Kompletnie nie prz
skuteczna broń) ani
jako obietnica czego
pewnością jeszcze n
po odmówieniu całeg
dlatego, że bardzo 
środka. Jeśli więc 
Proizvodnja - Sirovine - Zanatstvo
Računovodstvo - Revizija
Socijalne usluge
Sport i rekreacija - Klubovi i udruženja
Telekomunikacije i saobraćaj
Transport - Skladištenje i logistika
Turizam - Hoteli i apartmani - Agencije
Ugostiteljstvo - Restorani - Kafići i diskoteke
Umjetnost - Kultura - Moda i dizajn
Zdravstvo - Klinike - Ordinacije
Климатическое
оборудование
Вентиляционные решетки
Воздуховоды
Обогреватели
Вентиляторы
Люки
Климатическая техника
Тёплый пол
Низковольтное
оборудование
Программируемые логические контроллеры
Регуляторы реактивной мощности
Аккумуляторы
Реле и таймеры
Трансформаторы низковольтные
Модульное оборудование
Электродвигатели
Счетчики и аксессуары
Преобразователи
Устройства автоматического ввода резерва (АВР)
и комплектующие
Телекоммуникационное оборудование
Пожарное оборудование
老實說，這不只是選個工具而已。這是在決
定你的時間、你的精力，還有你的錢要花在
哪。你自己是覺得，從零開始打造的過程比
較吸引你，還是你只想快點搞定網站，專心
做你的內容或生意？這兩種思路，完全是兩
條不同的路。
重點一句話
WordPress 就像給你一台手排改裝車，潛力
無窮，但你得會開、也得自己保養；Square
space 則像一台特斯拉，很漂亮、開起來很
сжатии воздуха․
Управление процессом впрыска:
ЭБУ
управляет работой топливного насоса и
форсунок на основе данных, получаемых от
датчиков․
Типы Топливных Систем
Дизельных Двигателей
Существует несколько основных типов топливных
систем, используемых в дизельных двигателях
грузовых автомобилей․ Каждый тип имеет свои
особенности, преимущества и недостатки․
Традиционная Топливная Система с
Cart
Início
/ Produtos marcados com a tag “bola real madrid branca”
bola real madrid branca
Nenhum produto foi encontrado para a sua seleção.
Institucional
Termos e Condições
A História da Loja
§ §
Return each line above exactly as it appears.

EXERCISE SOLUTION
Kompletnie nie prz
skuteczna broń) ani
jako obietnica czego
pewnością jeszcze n
po odmówieniu całeg
dlatego, że bardzo 
środka. Jeśli więc 
Proizvodnja - Sirovine - Zanatstvo
Računovodstvo - Revizija
Socijalne usluge
Sport i rekreacija - Klubovi i udruženja
Telekomunikacije i saobraćaj
Transport - Skladištenje i logistika
Turizam - Hoteli i apartmani - Agencije
Ugostiteljstvo - Restorani - Kafići i diskoteke
Umjetnost - Kultura - Moda i dizajn
Zdravstvo - Klinike - Ordinacije
Климатическое
оборудование
Вентиляционные решетки
Воздуховоды
Обогреватели
Вентиляторы
Люки
Климатическая техника
Тёплый пол
Низковольтное
оборудование
Программируемые логические контроллеры
Регуляторы реактивной мощности
Аккумуляторы
Реле и таймеры
Трансформаторы низковольтные
Модульное оборудование
Электродвигатели
Счетчики и аксессуары
Преобразователи
Устройства автоматического ввода резерва (АВР)
и комплектующие
Телекоммуникационное оборудование
Пожарное оборудование
老實說，這不只是選個工具而已。這是在決
定你的時間、你的精力，還有你的錢要花在
哪。你自己是覺得，從零開始打造的過程比
較吸引你，還是你只想快點搞定網站，專心
做你的內容或生意？這兩種思路，完全是兩
條不同的路。
重點一句話
WordPress 就像給你一台手排改裝車，潛力
無窮，但你得會開、也得自己保養；Square
space 則像一台特斯拉，很漂亮、開起來很
сжатии воздуха․
Управление процессом впрыска:
ЭБУ
управляет работой топливного насоса и
форсунок на основе данных, получаемых от
датчиков․
Типы Топливных Систем
Дизельных Двигателей
Существует несколько основных типов топливных
систем, используемых в дизельных двигателях
грузовых автомобилей․ Каждый тип имеет свои
особенности, преимущества и недостатки․
Традиционная Топливная Система с
Cart
Início
/ Produtos marcados com a tag “bola real madrid branca”
bola real madrid branca
Nenhum produto foi encontrado para a sua seleção.
Institucional
Termos e Condições
A História da Loja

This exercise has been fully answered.